Task set:
A. Decide whether each statement agrees with the article on James Talarico's campaign, answering yes or no and quoting the deciding words of the article: (i) the crowd in Plano numbered about 4,000; (ii) the tour made a stop in Austin; (iii) Talarico wants to debate Paxton only once.
B. Extend the article on James Talarico's campaign, picking up right after its final paragraph.

James Talarico thinks the San Antonio Spurs will win the 2026 NBA championship in a seven game scorcher against the New York Knicks. He also thinks he can end the statewide Democratic electoral drought in Texas.
It’s early summer, and hope springs abundant in Texas. The conference playoffs and primaries have been fought, the final contest is underway, but now comes the hardest part: winning it all.
Within hours of Attorney General Ken Paxton’s runoff election victory against sitting Texas Senator John Cornyn, the Talarico campaign announced a five-city blitz through the state: Houston, Nacogdoches, San Antonio, Leander, and Plano. According to the campaign, over 9,000 supporters attended the short-notice “The People vs. Ken Paxton” tour, which sought to define the state attorney general and MAGA devotee around the storm of criminal allegations, legal troubles, and personal scandals that have tainted his political career. In Plano, the last stop on the tour and Paxton’s home turf, a crowd of Talarico supporters about 4,000 strong chanted “lock him up!” in reference to the attorney general — a corrupt, criminal, and immoral entity that represents “the rot at the core” of American politics, as Talarico tells supporters.
The tour is an affirmation that Talarico considers Paxton’s victory over Cornyn a win for his own chances of becoming the first Democrat to win a statewide election in Texas in over 30 years. Paxton was considered the weaker primary candidate by his own party, and brings in a mountain of personal and political baggage to the race that Talarico hopes he can highlight. On top of that, Paxton is not exactly a powerhouse campaigner.
“This idea that Ken Paxton is immune from accountability is a false narrative,” Talarico tells Rolling Stone. “I mean he’s kind of like Trump without the charisma, or the sense of humor, or the star power. Kind of all the worst parts about Donald Trump, and none of the good parts.”
The campaign wants to force confrontation, both by making Paxton’s shady record a centerpoint of the race, and by making their opponent — who has a habit of ducking debates with his electoral challengers — meet them in person. I “absolutely” want to debate Paxton, Talarico adds with a grin. Ideally “multiple times.”

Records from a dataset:

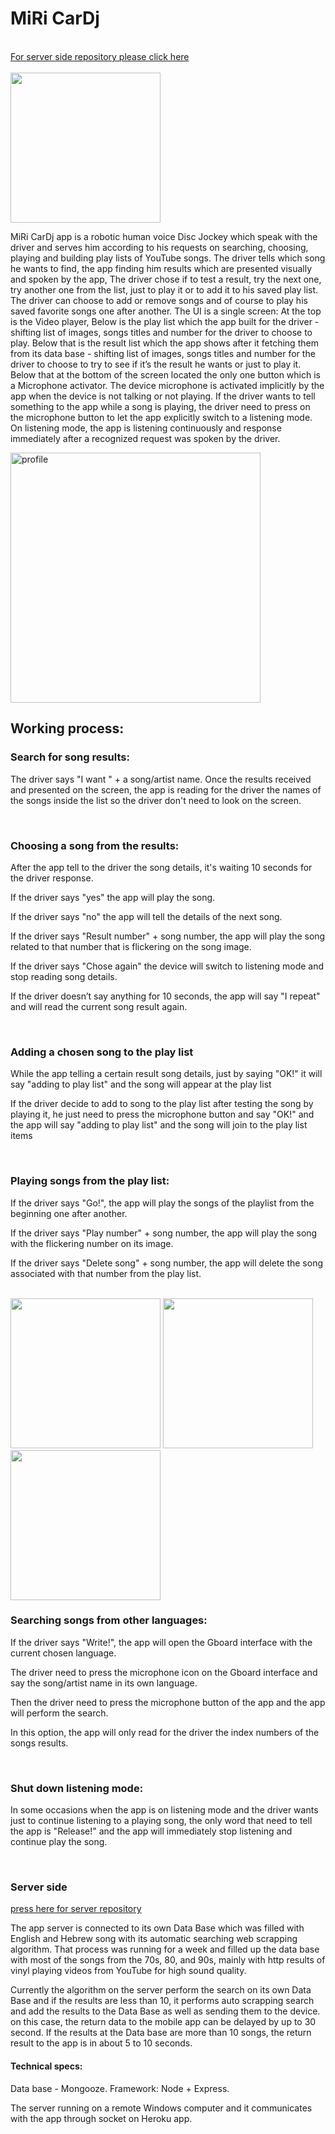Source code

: <h1>MiRi CarDj</h1> 
<br>
<a href="https://github.com/talkorman/CarDjHomeServer191221/tree/main">For server side repository please click here</a><br><br>
<a href="https://www.youtube.com/watch?v=AuF2vx0ksyg">
	<img width="240"src="https://user-images.githubusercontent.com/3162057/159336234-23655ae4-9e78-44ee-81c3-0be317b6a24c.png"></a>
<br>
<p>
MiRi CarDj app is a robotic human voice Disc Jockey which speak with the driver and serves him 
according to his requests on searching, choosing, playing and building play lists of YouTube songs.
The driver tells which song he wants to find, the app finding him results which are presented visually and spoken by the app,
The driver chose if to test a result, try the next one, try another one from the list, just to play it or to add it to his saved play list.
The driver can choose to add or remove songs and of course to play his saved favorite songs one after another.
The UI is a single screen:
At the top is the Video player,
Below is the play list which the app built for the driver - shifting list of images, songs titles and number for the driver to choose to play.
Below that is the result list which the app shows after it fetching them from its data base - shifting list of images, songs titles and number 
for the driver to choose to try to see if it’s the result he wants or just to play it.
Below that at the bottom of the screen located the only one button which is a Microphone activator.
The device microphone is activated implicitly by the app when the device is not talking or not playing.
If the driver wants to tell something to the app while a song is playing, the driver need to press on the microphone button to let the app
explicitly switch to a listening mode. On listening mode, the app is listening continuously and response immediately after a recognized request 
was spoken by the driver.
</p>

<img width="400" alt="profile" src="https://user-images.githubusercontent.com/3162057/159328249-6ec3c590-7184-45b0-9702-ba9d1b7f6e17.png">

<h2>Working process:</h2>
  
  <h3>Search for song results: </h3>
	<p>
    The driver says "I want " + a song/artist name. Once the results received and presented on the screen, 
		the app is reading for the driver the names of the
    songs inside the list so the driver don't need to look on the screen.
  </p><br>
	
  <h3>Choosing a song from the results:</h3>
	<p>
    After the app tell to the driver the song details, it's waiting 10 seconds for the driver response.</p>
    <p>If the driver says "yes" the app will play the song.</p>
    <p>If the driver says "no" the app will tell the details of the next song.</p>
    <p>If the driver says "Result number" + song number, the app will play the song related to that number that is flickering on the song image.</p>
    <p>If the driver says "Chose again" the device will switch to listening mode and stop reading song details.</p>
    <p>If the driver doesn’t say anything for 10 seconds, the app will say "I repeat" and will read the current song result again.</p>
  </p><br>
  
  <h3>Adding a chosen song to the play list</h3>
  <p>While the app telling a certain result song details, just by saying "OK!" it will say "adding to play list" and the song will appear at
	the play list</p>
  <p>If the driver decide to add to song to the play list after testing the song by playing it, he just need to press the microphone button
	and say "OK!" and the app will say "adding to play list" and the song will join to the play list items</p><br>
  <h3>Playing songs from the play list:</h3>
	<p>
    <p>If the driver says "Go!", the app will play the songs of the playlist from the beginning one after another.</p>
    <p>If the driver says "Play number" + song number, the app will play the song with the flickering number on its image.</p>
    <p>If the driver says "Delete song" + song number, the app will delete the song associated with that number from the play list.</p>
    </p><br>
		<div>
		<img width="240" src="https://user-images.githubusercontent.com/3162057/159329347-ee2a6e8d-d090-44be-b6d8-f9029408dcb4.jpg">
	  <img width="240" src="https://user-images.githubusercontent.com/3162057/159330751-115cd493-8466-4c43-8f64-a6acd79842cf.jpg">
	  <img width="240" src="https://user-images.githubusercontent.com/3162057/159331225-bde5d057-c374-460b-a5e0-e3b04a5b0d2b.jpg">
	</div>
 <h3>Searching songs from other languages:</h3>
 <p>
         <p> If the driver says "Write!", the app will open the Gboard interface with the current chosen language.</p>
     <p>The driver need to press the microphone icon on the Gboard interface and say the song/artist name in its own language.</p>
     <p>Then the driver need to press the microphone button of the app and the app will perform the search.</p>
     <p>In this option, the app will only read for the driver the index numbers of the songs results.</p>
    </p><br>
  <h3>Shut down listening mode:</h3>
	<p>
    In some occasions when the app is on listening mode and the driver wants just to continue listening to a playing song, the only
    word that need to tell the app is "Release!" and the app will immediately stop listening and continue play the song.
    </p><br>
	<p>	
  <h3>Server side</h3> <a href="https://github.com/talkorman/CarDjHomeServer191221/tree/main">press here for server repository</a>     
	<p>
    The app server is connected to its own Data Base which was filled with English and Hebrew song with its automatic searching web scrapping
    algorithm. That process was running for a week and filled up the data base with most of the songs from the 70s, 80, and 90s, mainly with
    http results of vinyl playing videos from YouTube for high sound quality.
</p>
<p>Currently the algorithm on the server perform the search on its own Data Base and if the results are less than 10, it performs auto scrapping search and add the results to the Data Base as well as sending them to the device. on this case, the return data to the mobile app can be delayed by up to 30 second. If the results at the Data base are more than 10 songs, the return result to the app is in about 5 to 10 seconds.
</p>
<h4>Technical specs:</h4>
	<p>Data base - Mongooze. Framework: Node + Express.</p>
<p>The server running on a remote Windows computer and it communicates with the app through socket on Heroku app.</p>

Answers given:
A.
(i) Yes: "a crowd of Talarico supporters about 4,000 strong"
(ii) No: "Houston, Nacogdoches, San Antonio, Leander, and Plano"
(iii) No: Ideally "multiple times."

B.
“[Texans] deserve to see both candidates debating their proposals and their records, so that absolutely needs to happen,” he says. But Paxton can be tough to pin down. He doesn’t have a public calendar of events on his campaign website, and the opening week of his stint as the official Republican nominee was spent not on the ground with potential supporters, but on a national media tour attempting to turn the race into a referendum on Trumpism, touting his connection to the president and trying to cast Talarico as a woke-opsessed radical leftist. Talarico isn’t taking the bait.
“We’ve been talking about Donald Trump for 10 years now, and I’m ready to talk about something else,” Talarico says of his decision to leave the president out of his opening attacks against Paxton. “I think there’s a lot of disillusionment among the president’s supporters, and my job is to extend an open hand rather than a closed fist.”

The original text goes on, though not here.